Whole-slide-image scanning, computing structure

Slides from Cologne, Giessen, Heidelberg and Maastricht were scanned using a NanoZoomer S360 Digital slide scanner with a pixel size of 0.23 μm/pixel (n = 884). Cases from the TCGA database were scanned at 20X magnification using Aperio slidescanners (n = 22; https://portal.gdc.cancer.gov/).

Combined score and variance of the tile class probability

The tile class prevalence (TP) and the variance of the probability of the HPV-positive class (s2) are explained schematically in Supplementary Figs. 2a, b. Given the increasing evidence of heterogeneity within HPV-associated OPSCC tumors, we calculated a combined score (Eq. (3)), which is explained schematically in Supplementary Fig. 2c.

Variance; Eq. (1):

$${s}^{2}=\frac{{{\sum }_{i=1}^{n}\left({x}_{i}-\bar{X}\right)}^{2}}{n-1}$$
(1)

Tile class prevalence (TP) for HPV-positive (Hpos); Eq. (2):

$${TP}=\left(\frac{{\rm{Hpos}}\left(n\right)}{n}\right)* 100$$
(2)

Combined score; Eq. (3):

$${combined}\,{score}={TP}* \log 2\left(\frac{1}{{s}^{2}}\right)$$
(3)

Performance metrics and threshold

To evaluate the performance of the algorithm to determine HPV-status, we used either dichotomous HPV-status (p16/HPV-DNA) - where available - or either p16 or HPV-high risk DNA as ground truth. We have calculated the Youden index for the threshold of the classification of HPV-positive cases using the subset of validation cases as part of the training dataset to avoid overfitting our data. This has been calculated separately for the screening of architectures (methods) and the final ResNet-18 model. For the three-tier threshold of the combined score we applied the same criteria (high, referred to highly HPV associated; low and intermediate above/below 20% and in between).

Statistical analysis and computation

Univariate and multivariate analysis were conducted using a Cox proportional hazards model.

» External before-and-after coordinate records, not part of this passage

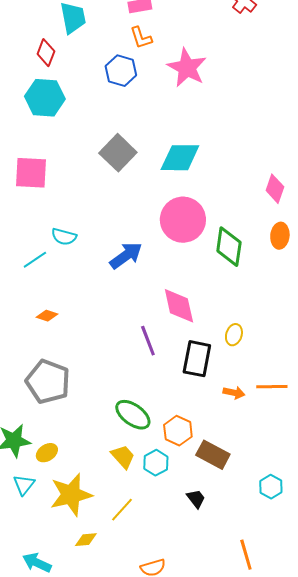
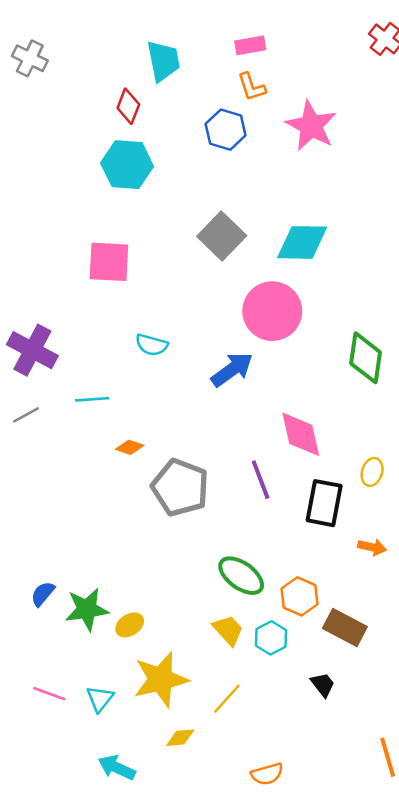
pink circle: (183, 220) -> (272, 311), moved
cyan line: (35, 260) -> (92, 399), moved, turned 30
gray pentagon: (48, 382) -> (180, 487), moved
cyan triangle: (24, 485) -> (100, 699), moved

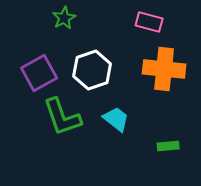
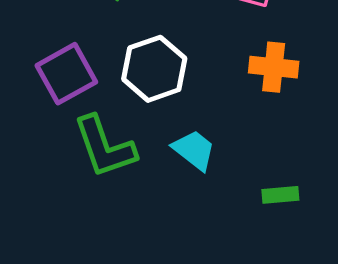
orange cross: (164, 69) -> (274, 67), size x0.7

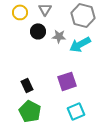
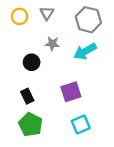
black circle: (38, 31) -> (32, 62), moved
gray star: (59, 36) -> (52, 44), moved

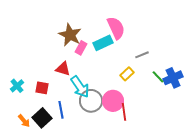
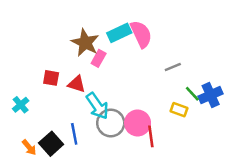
cyan rectangle: (103, 43) -> (119, 33), moved
yellow rectangle: (127, 74) -> (179, 110), moved, turned 64
red square: (42, 88) -> (51, 78), moved

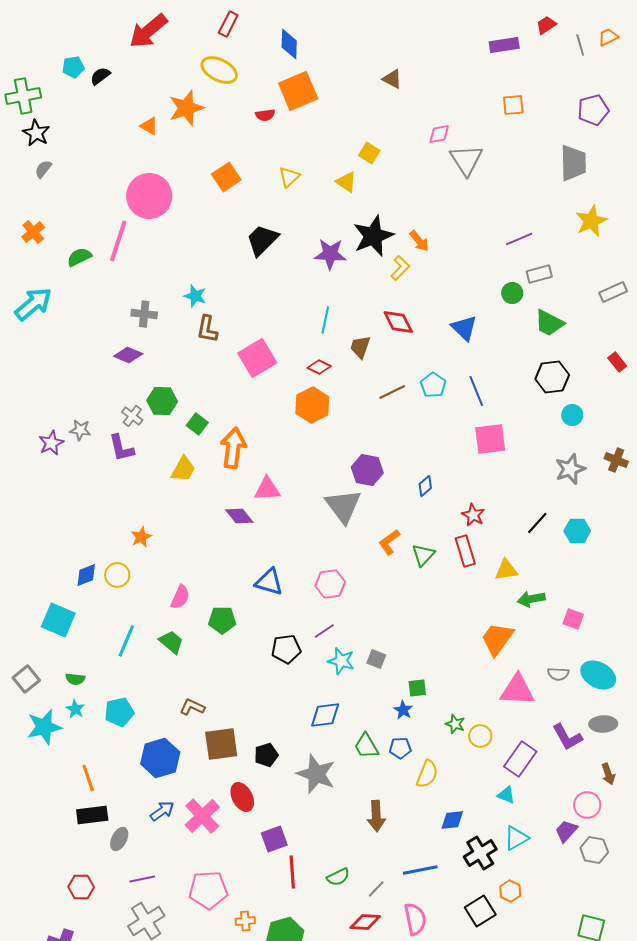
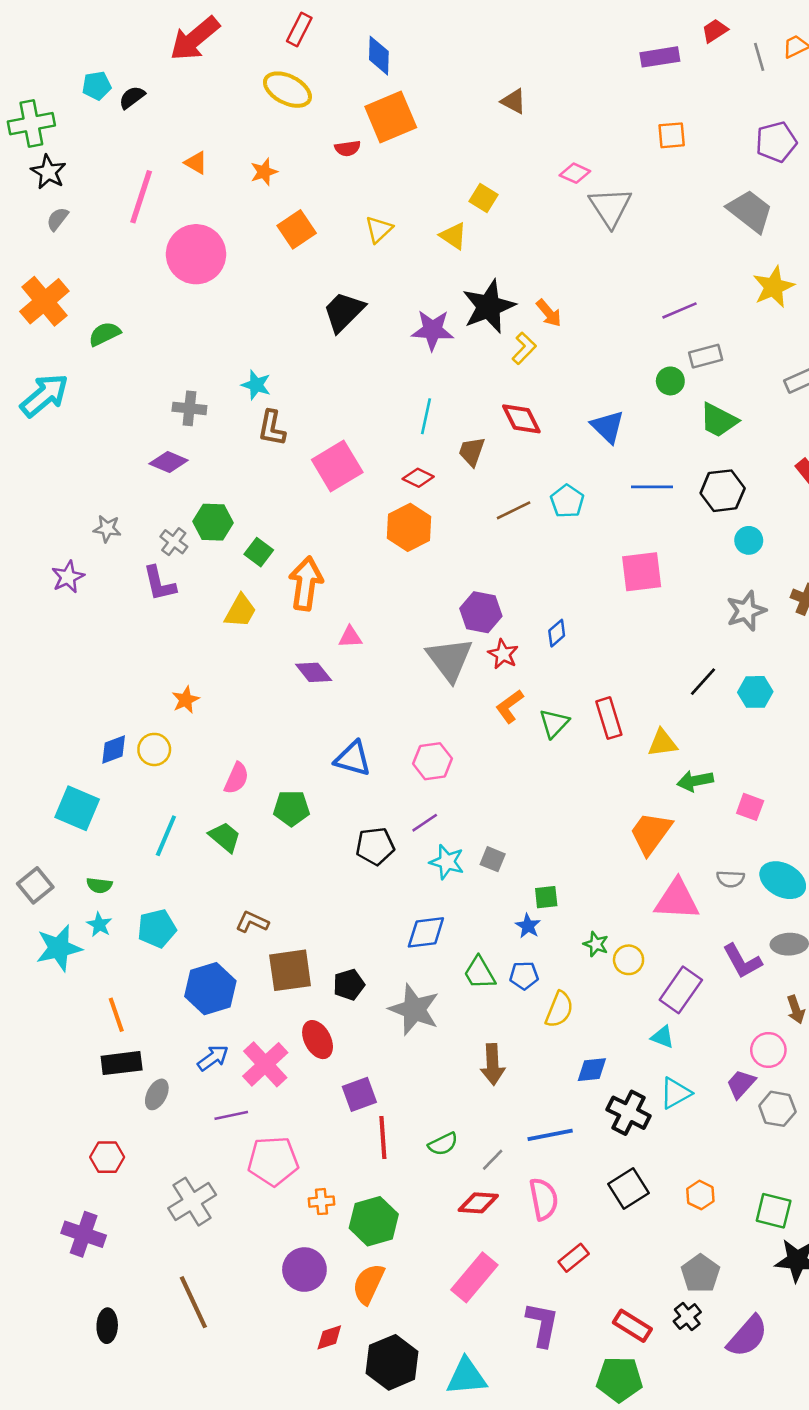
orange star: (186, 108) -> (264, 172), moved, size x0.6
pink diamond: (439, 134) -> (575, 173), turned 35
gray trapezoid: (573, 163) -> (750, 211), turned -51
orange cross: (33, 232) -> (44, 301), size x1.6
pink line: (118, 241) -> (141, 197), moved
blue line: (476, 391) -> (652, 487), moved, turned -68
gray star: (80, 430) -> (107, 529), moved
pink triangle: (267, 489) -> (350, 637), size x0.7
red star: (473, 515) -> (503, 654), moved
black cross: (480, 853) -> (629, 1113), turned -32
purple line: (142, 879) -> (231, 1115), moved
orange hexagon: (510, 891) -> (700, 1195), moved

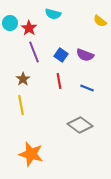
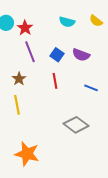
cyan semicircle: (53, 14) -> (67, 22), moved
blue line: (87, 88) -> (91, 88), moved

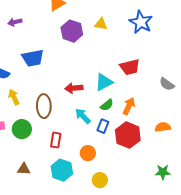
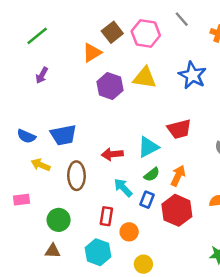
purple arrow: (15, 22) -> (42, 75), turned -48
yellow triangle: (101, 24) -> (145, 78), size x1.5
blue trapezoid: (33, 58) -> (63, 135), moved
yellow arrow: (14, 97) -> (41, 165), turned -42
green circle: (22, 129) -> (59, 220), moved
red rectangle: (56, 140) -> (106, 216), moved

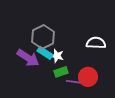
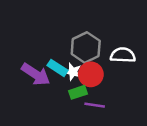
gray hexagon: (43, 37) -> (86, 47), moved
red circle: (88, 77) -> (91, 74), moved

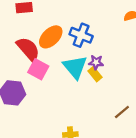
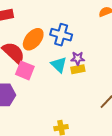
cyan triangle: (75, 67) -> (59, 65), size x0.7
yellow rectangle: (95, 74) -> (78, 69), turned -56

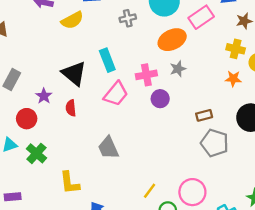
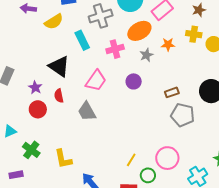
gray cross: (128, 18) -> (101, 16), size x1.6
cyan rectangle: (107, 60) -> (82, 40), moved
pink cross: (146, 75) -> (115, 49), moved
orange star: (233, 79) -> (168, 44), moved
red circle: (27, 119) -> (38, 109), moved
gray trapezoid: (108, 148) -> (87, 111), moved
green cross: (36, 153) -> (31, 150), moved

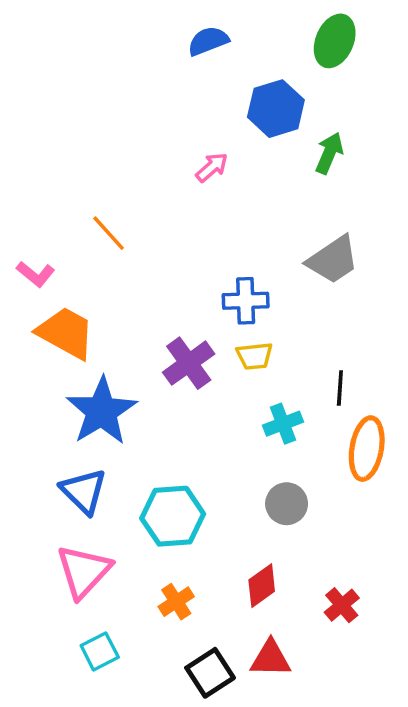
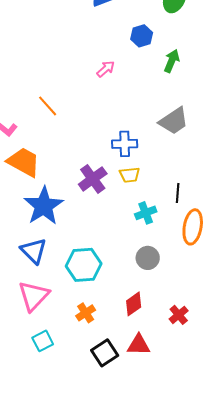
blue hexagon: (276, 109) -> (142, 36), size x0.7

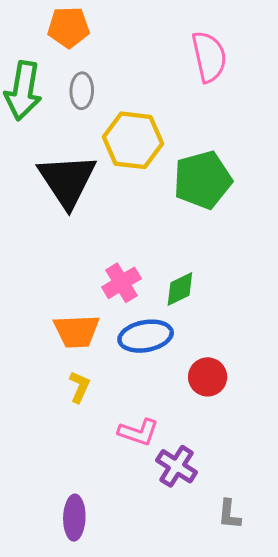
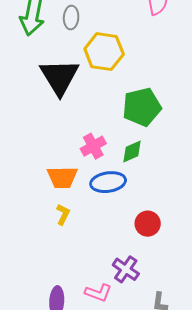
green pentagon: (203, 180) -> (142, 107), moved
red circle: (208, 377) -> (148, 224), moved
pink L-shape: (138, 432) -> (98, 293), moved

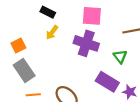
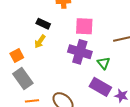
yellow arrow: (52, 32) -> (40, 41), moved
green triangle: (120, 57) -> (104, 63), moved

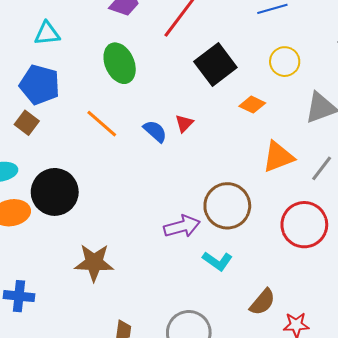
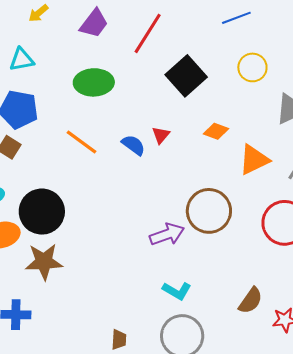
green ellipse: (120, 63) -> (94, 82), turned -63
orange diamond: (252, 105) -> (216, 131), moved
cyan L-shape: (217, 261) -> (177, 291), moved
brown star: (94, 263) -> (44, 262), moved

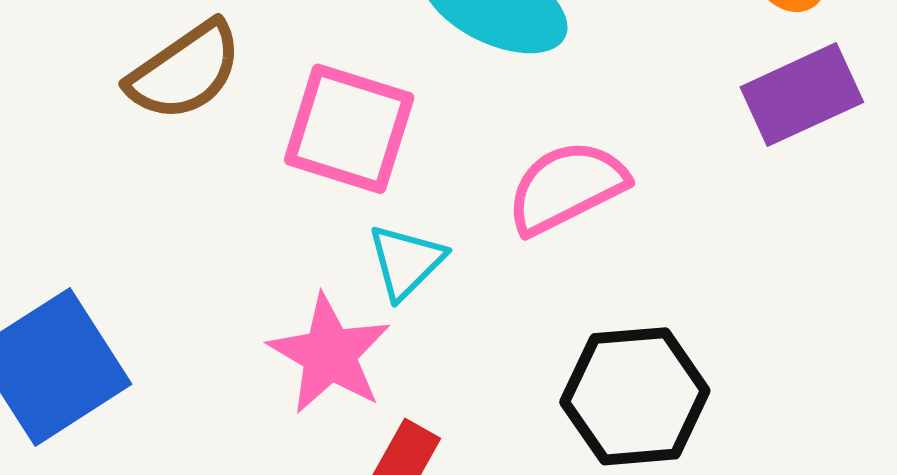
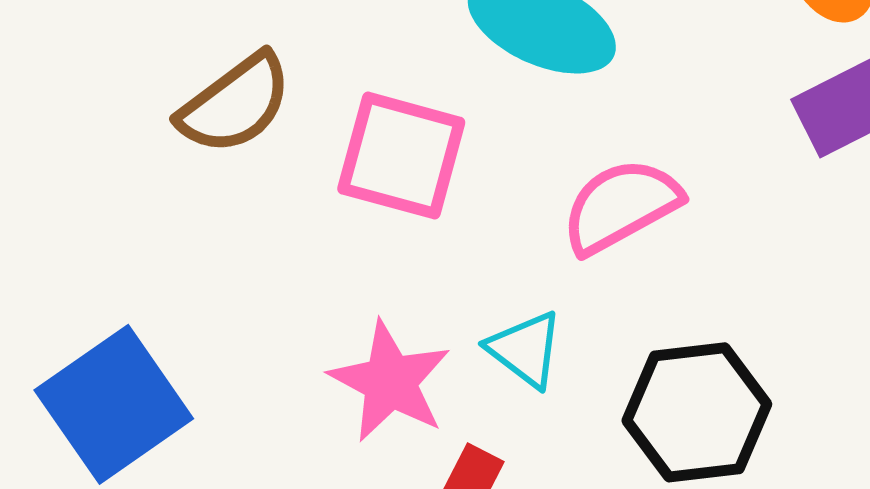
cyan triangle: (406, 262) -> (525, 349), moved, turned -36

Likelihood-ratio tests were performed as part of a Cox proportional hazards model (also referred to as Cox-regression). A p-value of less than 0.05 was considered statistically significant. All tests were two-sided. Statistical analysis was done with R and Python. All computation was performed using dual NVIDIA RTX 3090 GPUs.

Reporting summary

Further information on research design is available in the Nature Research Reporting Summary linked to this article.